INTRODUCTION.
The title of this work will produce the effect of a paradox. The general opinion is that the United States continued to pursue an upward course until the election of Mr. Lincoln, and that since then they have been declining. It is not difficult, and it is very necessary, to show that this opinion is absolutely false. Before the recent victory of the adversaries of slavery, the American Confederation, in spite of its external progress and its apparent prosperity, was suffering from a fearful malady which had well-nigh proved mortal; now, an operation has taken place, the sufferings have increased, the gravity of the situation is revealed for the first time, perhaps, to inattentive eyes. Does this mean that the situation was not grave when it did not appear so? Does this mean that we must deplore a violent crisis which alone can bring the cure?

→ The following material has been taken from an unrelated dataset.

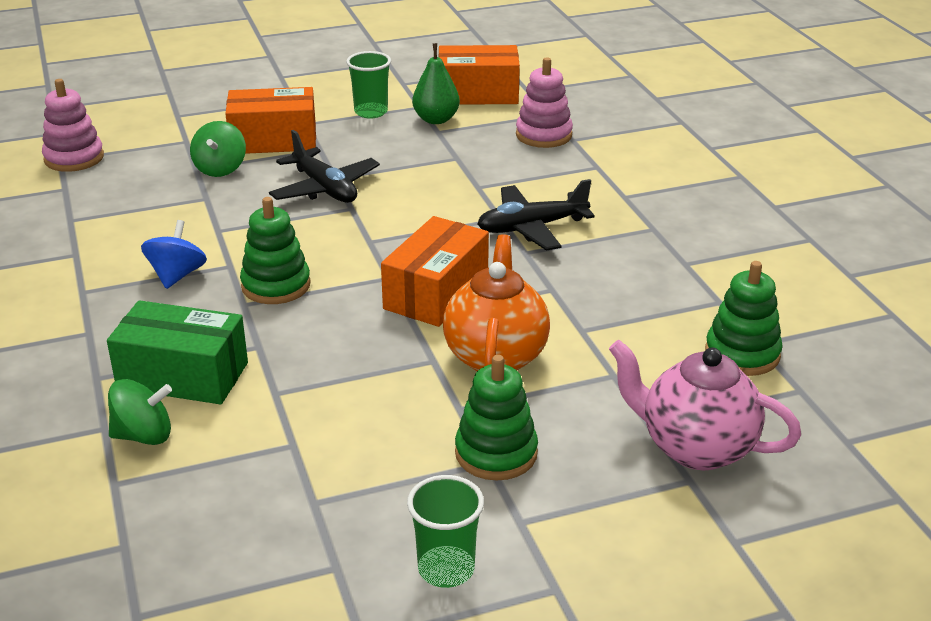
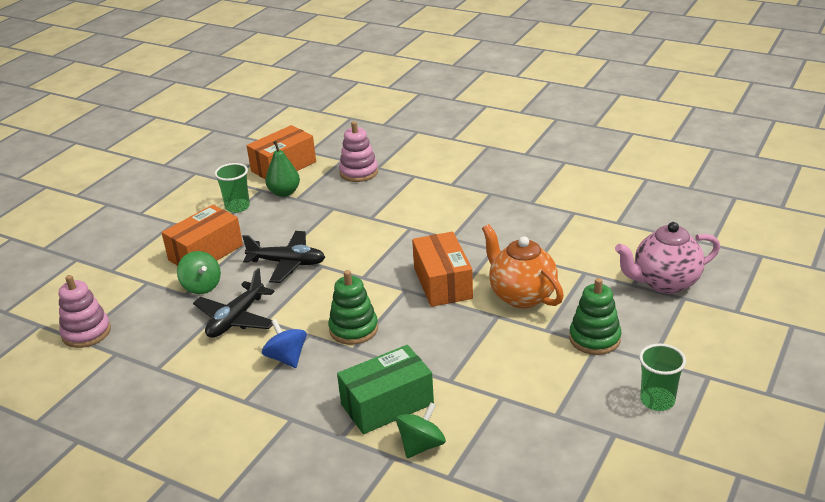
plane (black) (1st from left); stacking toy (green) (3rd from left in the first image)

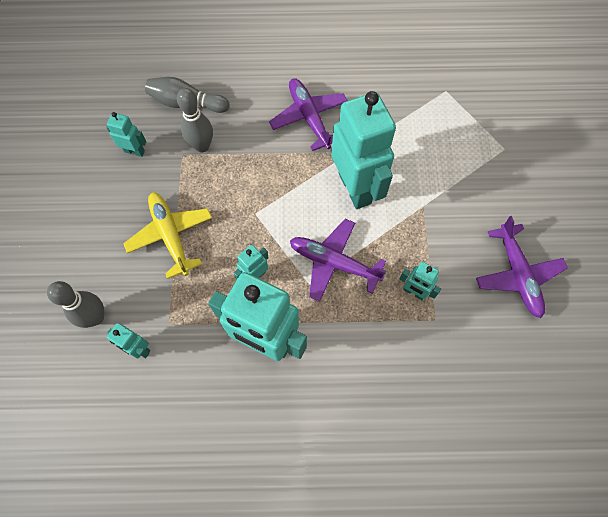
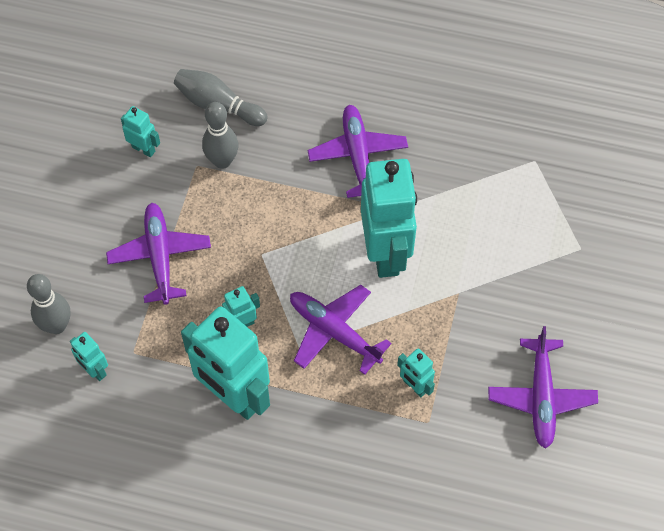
plane (purple) (1st from left)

I do not deplore it—I admire it. I recognize in this energetic reaction against the disease, the moral vigor of a people habituated to the laborious struggles of liberty. The rising of a people is one of the rarest and most marvellous prodigies presented by the annals of humanity. Ordinarily, nations that begin to decline, decline constantly more and more; a rare power of life is needed to retrieve their position, and stop in its course a decay once begun.
We have a strange way of seconding the generous enterprise into which the United States have entered with so much courage! We prophesy to them nothing but misfortunes; we almost tell them that they have ceased to exist; we give them to understand, that in electing Mr. Lincoln they have renounced their greatness; that they have precipitated themselves head foremost into an abyss; that they have ruined their prosperity, sacrificed their future, rendered henceforth impossible the magnificent character which was reserved to them. Mr. Buchanan, we seem to say, is the last President of the Union.

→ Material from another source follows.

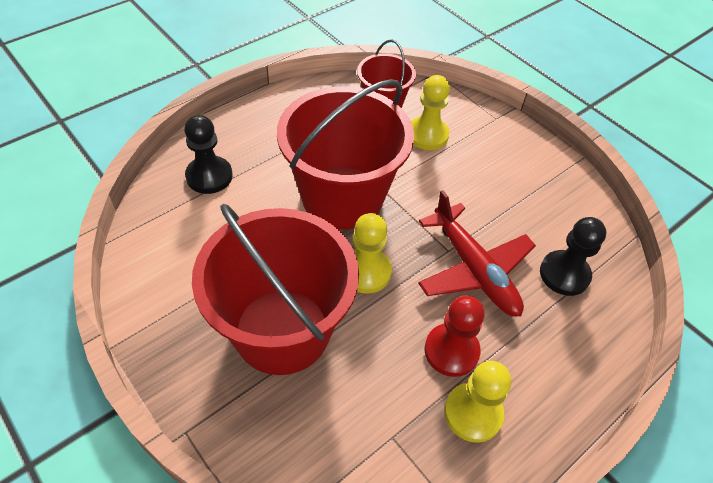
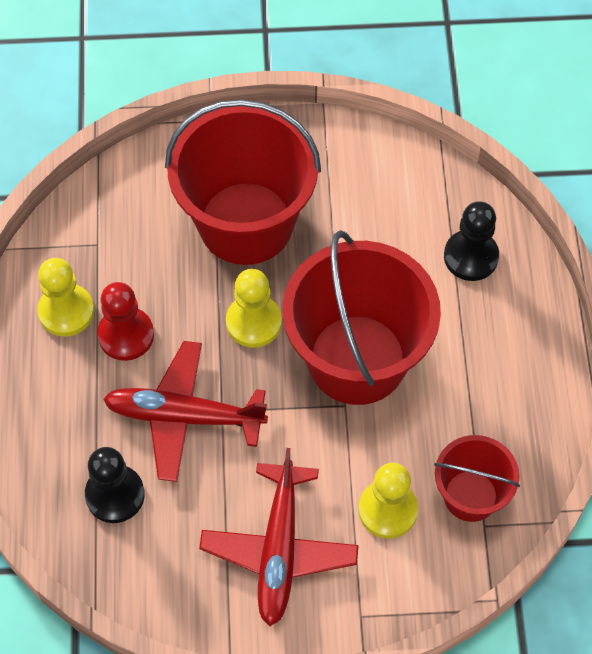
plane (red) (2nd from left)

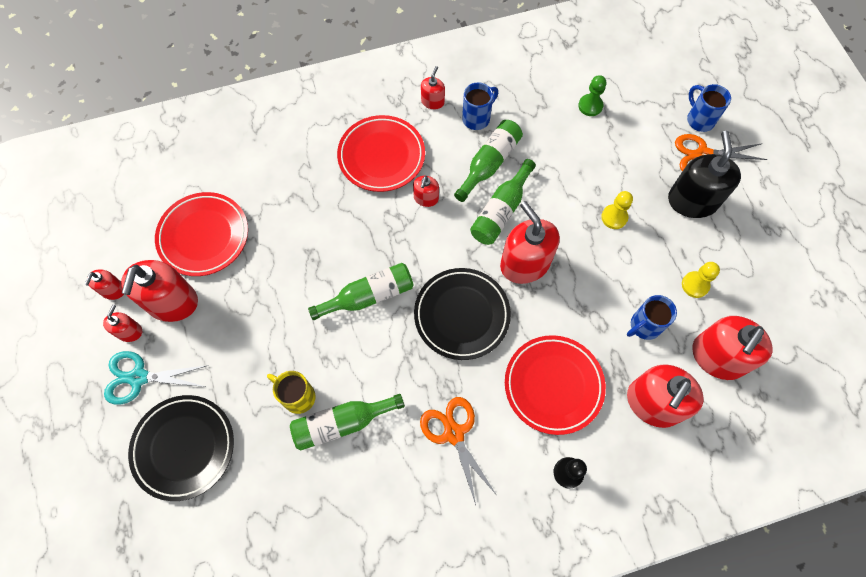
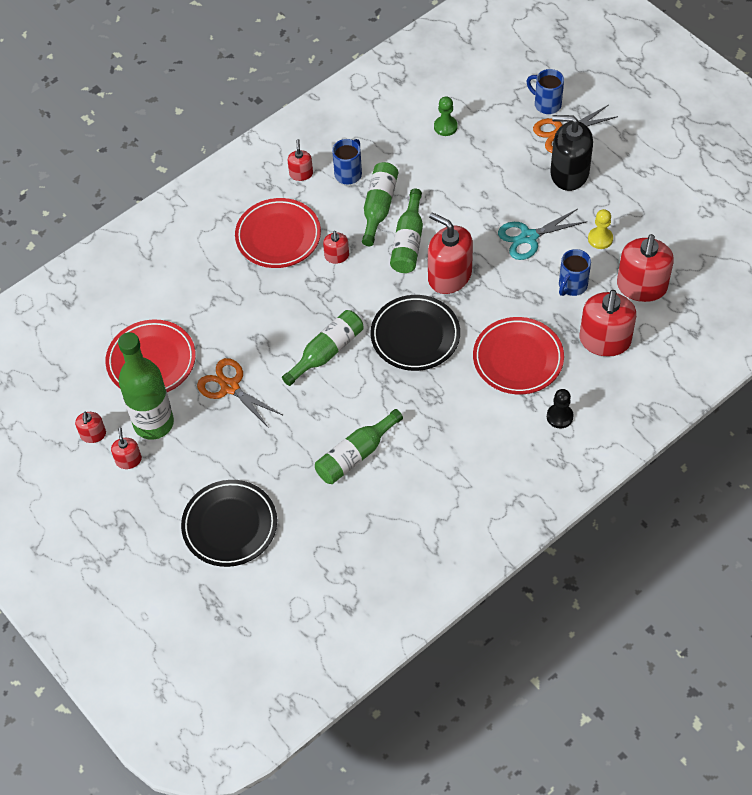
scissors (turquoise); bottle (green) (1st from left); mug (yellow); scissors (orange) (1st from left); pawn (yellow) (1st from left in the first image); soap dispenser (black)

This, thank God, is the reverse of the truth. But lately, indeed, the United States were advancing to their ruin; but lately there was reason to mourn in thinking of them; the steps might have been counted which it remained for them to take to complete the union of their destiny with that of an accursed and perishable institution—an institution which corrupts and destroys every thing with which it comes in contact. To-day, new prospects are opening to them; they will have to combat, to labor, to suffer; the crime of a century is not repaired in a day; the right path when long forsaken is not found again without effort; guilty traditions and old complicities are not broken through without sacrifices. It is none the less true, notwithstanding, that the hour of effort and of sacrifice, grievous as it may be, is the very hour of deliverance. The election of Mr. Lincoln will be one of the great dates of American history; it closes the past, but it opens the future. With it is about to commence, if the same spirit be maintained, and if excessive concessions do not succeed in undoing all that has been done, a new era, at once purer and greater than that which has just ended.